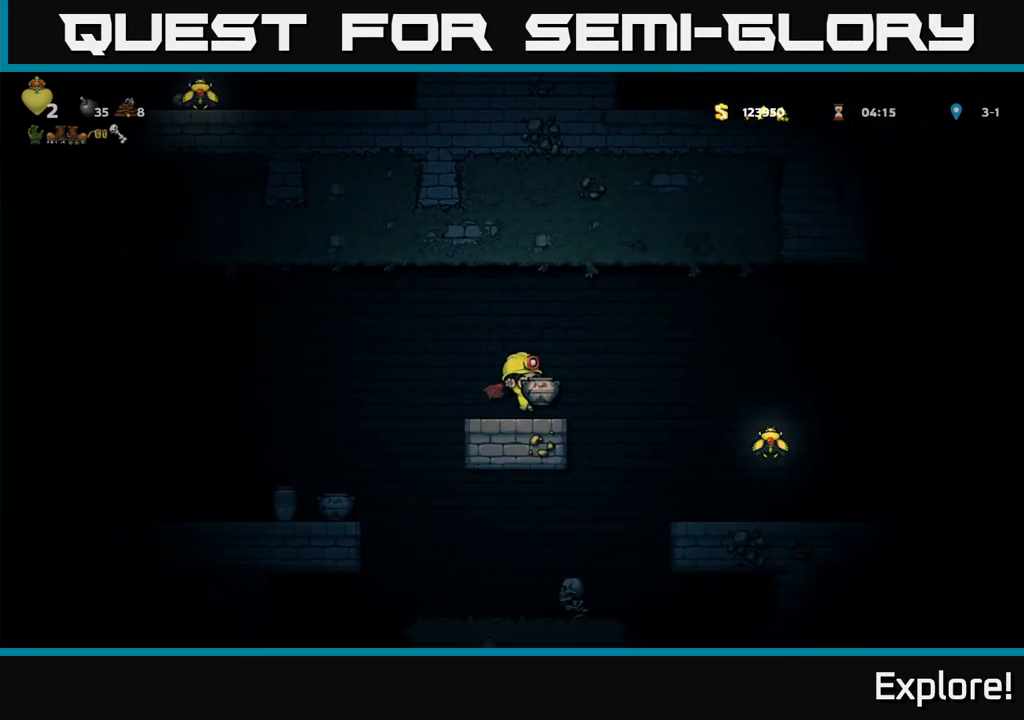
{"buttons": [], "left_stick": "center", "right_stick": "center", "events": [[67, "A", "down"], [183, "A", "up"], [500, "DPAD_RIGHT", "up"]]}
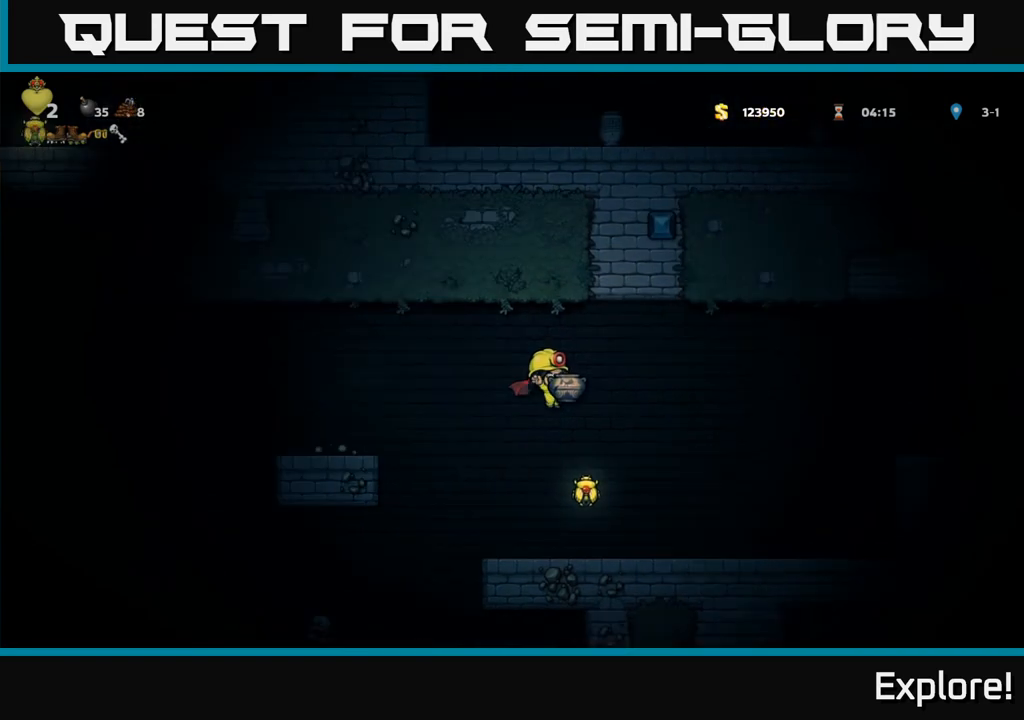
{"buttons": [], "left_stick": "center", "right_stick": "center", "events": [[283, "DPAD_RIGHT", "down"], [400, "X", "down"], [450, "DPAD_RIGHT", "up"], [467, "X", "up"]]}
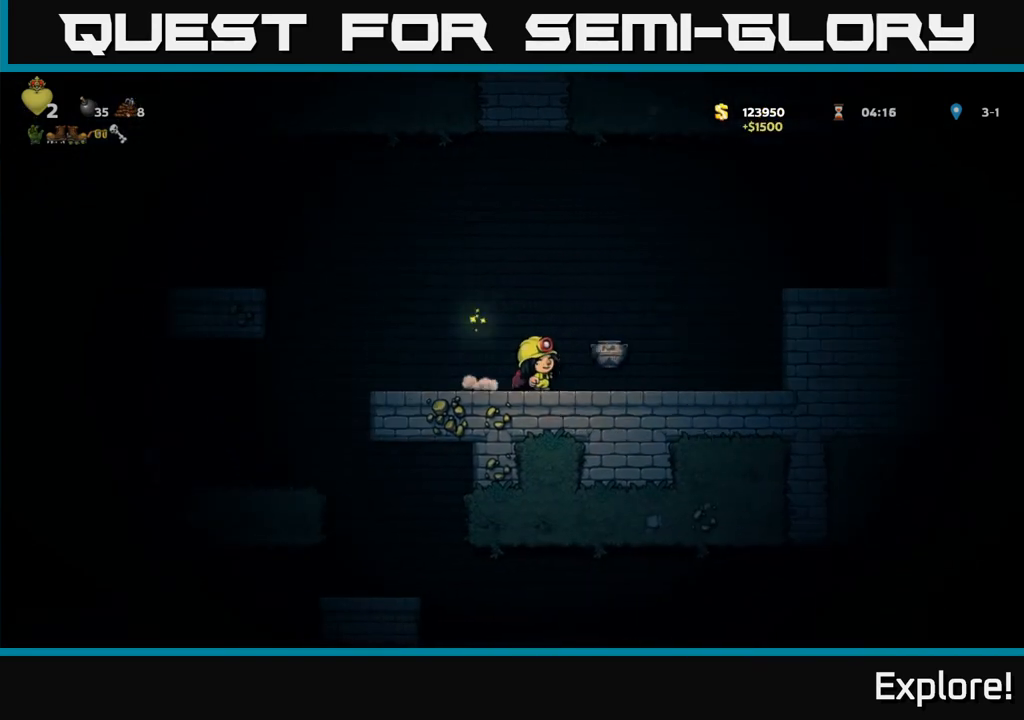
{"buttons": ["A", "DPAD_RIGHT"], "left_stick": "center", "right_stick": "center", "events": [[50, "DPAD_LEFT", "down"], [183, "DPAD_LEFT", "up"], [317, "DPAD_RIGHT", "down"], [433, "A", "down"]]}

◇ ◇ ◇

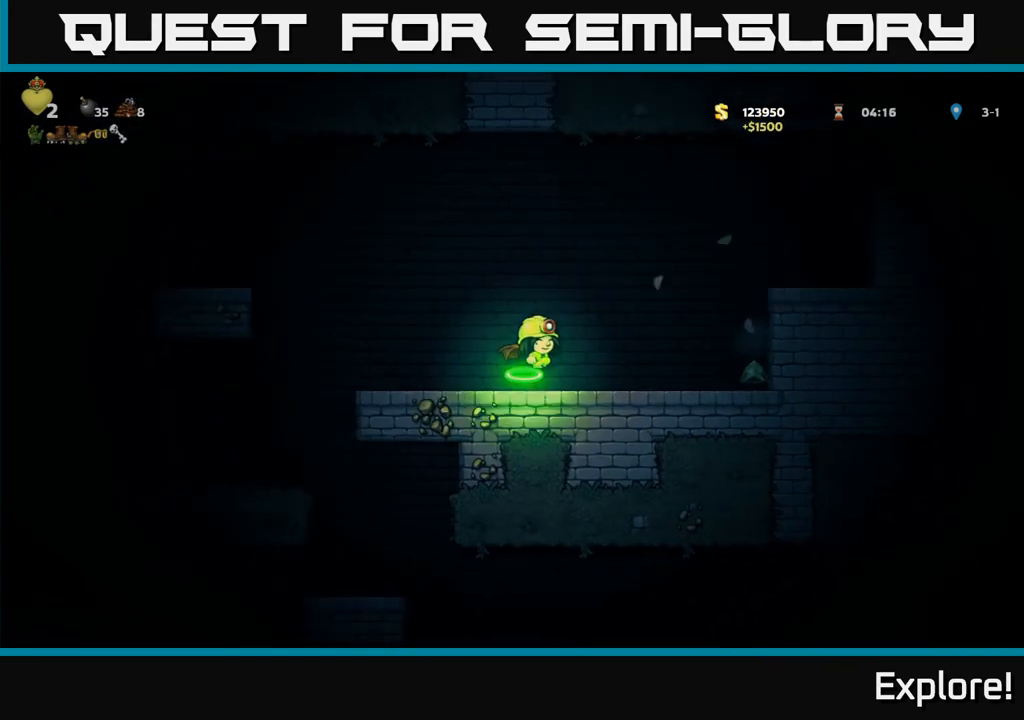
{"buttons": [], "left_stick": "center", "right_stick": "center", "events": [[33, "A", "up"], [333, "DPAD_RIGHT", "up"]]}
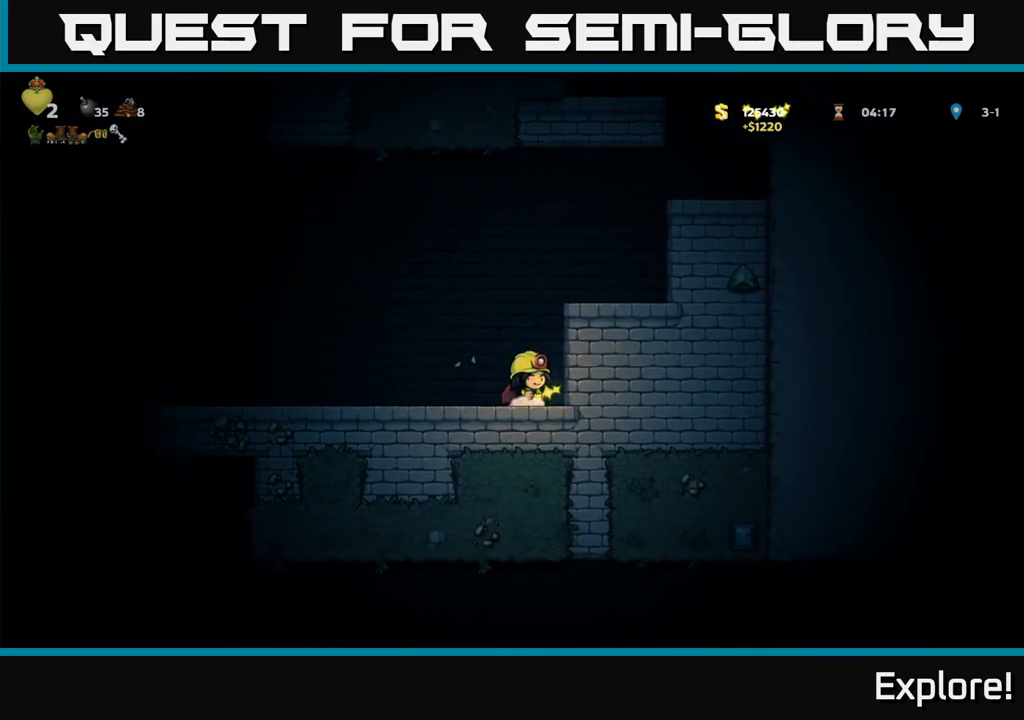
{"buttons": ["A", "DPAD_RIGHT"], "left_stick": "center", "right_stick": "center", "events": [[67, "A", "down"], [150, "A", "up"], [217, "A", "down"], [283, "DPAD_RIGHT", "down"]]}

◇ ◇ ◇

All lines holding the word "down" must be copied from the data.

### Answer to this exercise
{"buttons": [], "left_stick": "center", "right_stick": "center", "events": [[67, "A", "down"], [183, "A", "up"], [500, "DPAD_RIGHT", "up"]]}
{"buttons": [], "left_stick": "center", "right_stick": "center", "events": [[283, "DPAD_RIGHT", "down"], [400, "X", "down"], [450, "DPAD_RIGHT", "up"], [467, "X", "up"]]}
{"buttons": ["A", "DPAD_RIGHT"], "left_stick": "center", "right_stick": "center", "events": [[50, "DPAD_LEFT", "down"], [183, "DPAD_LEFT", "up"], [317, "DPAD_RIGHT", "down"], [433, "A", "down"]]}
{"buttons": ["A", "DPAD_RIGHT"], "left_stick": "center", "right_stick": "center", "events": [[67, "A", "down"], [150, "A", "up"], [217, "A", "down"], [283, "DPAD_RIGHT", "down"]]}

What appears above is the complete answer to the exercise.